#### EXERCISE DETAILS
Copy out every line of the material below word for word, leaving out the pictures.

#### DATA SECTION
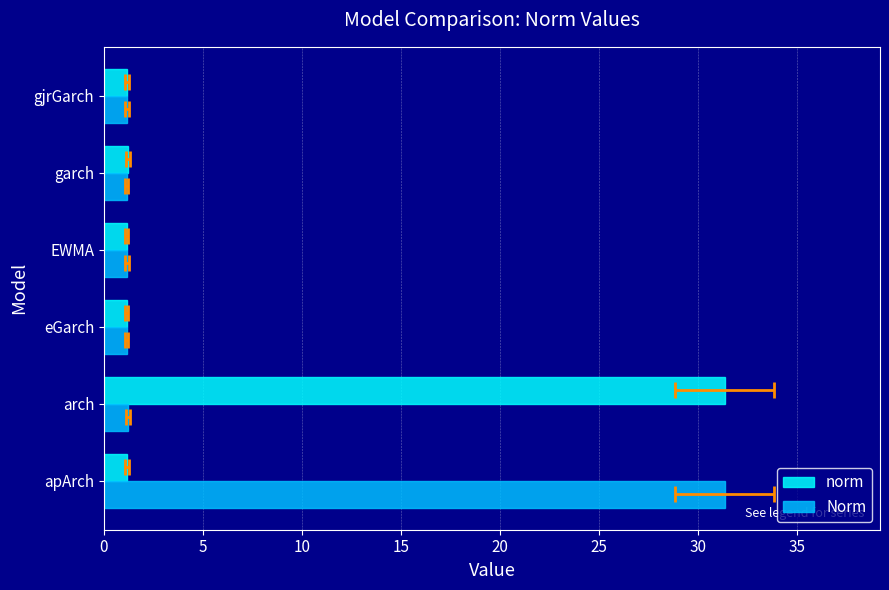

How many data points does each series have?

6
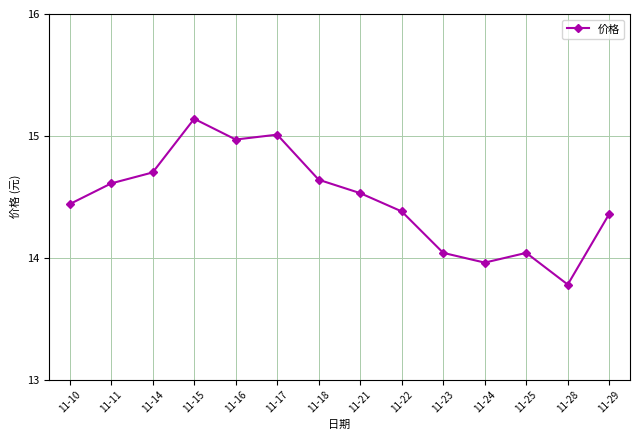

Where does the data first go above 14?

11-10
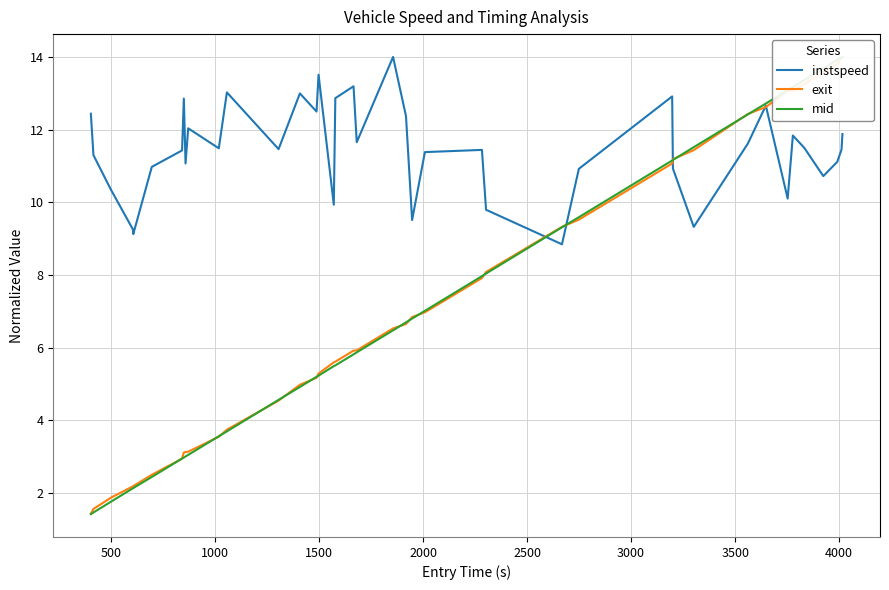

What is the maximum value for mid?

14.0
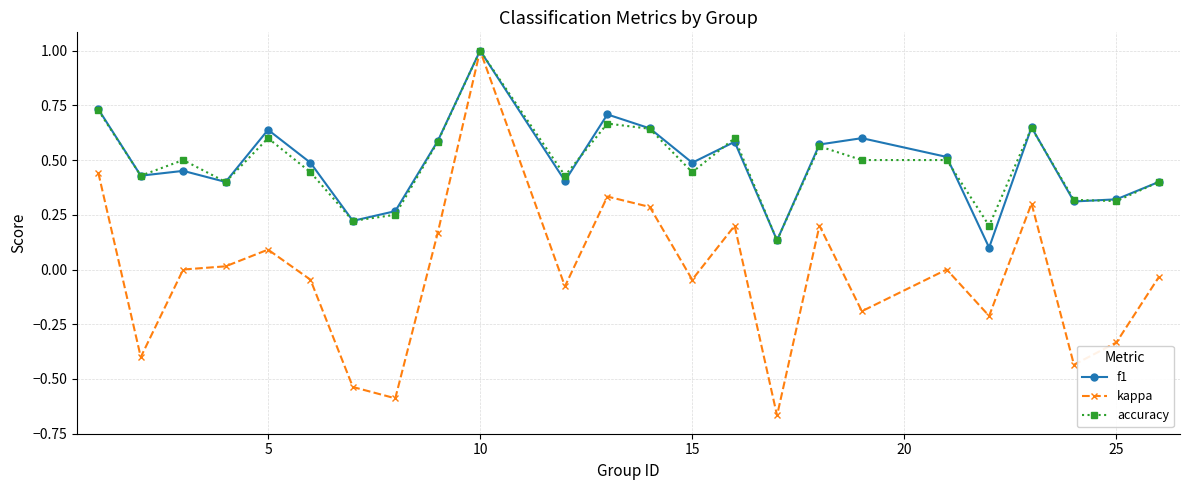

What is the maximum value shown in the chart?

1.0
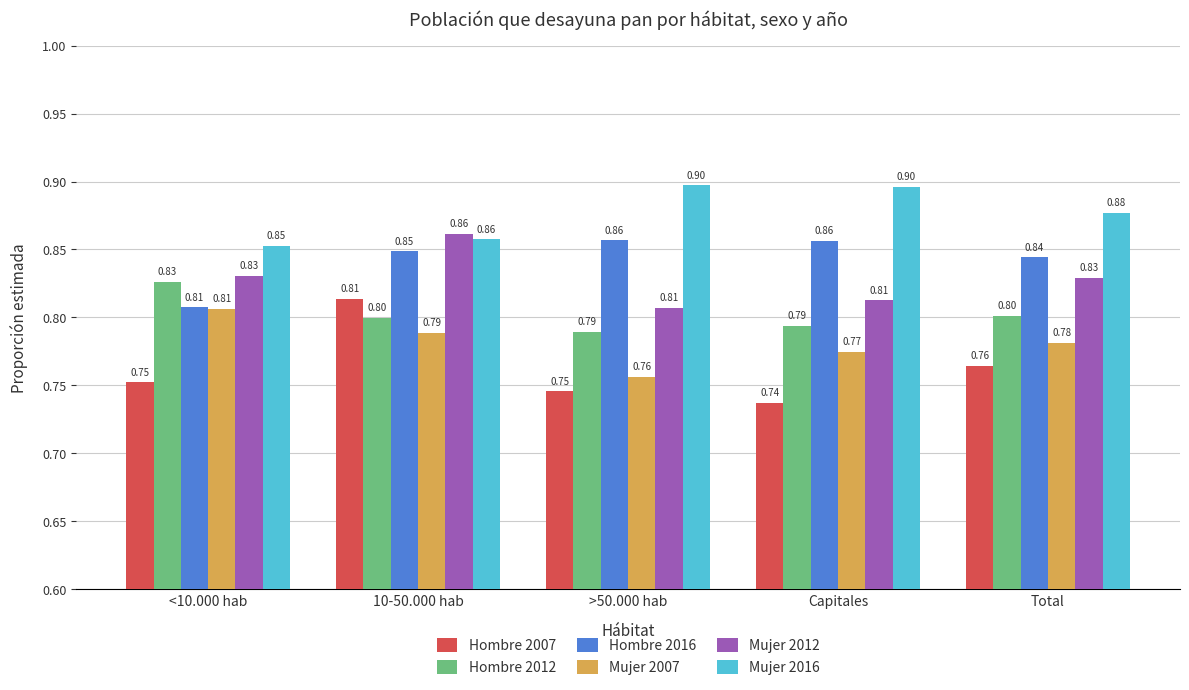

List the labels in order of Mujer 2007 value, smallest first.

>50.000 hab, Capitales, Total, 10-50.000 hab, <10.000 hab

#### SOLUTION TO THIS TASK
How many data points does each series have?

6

Where does the data first go above 14?

11-10

What is the maximum value for mid?

14.0

What is the maximum value shown in the chart?

1.0

List the labels in order of Mujer 2007 value, smallest first.

>50.000 hab, Capitales, Total, 10-50.000 hab, <10.000 hab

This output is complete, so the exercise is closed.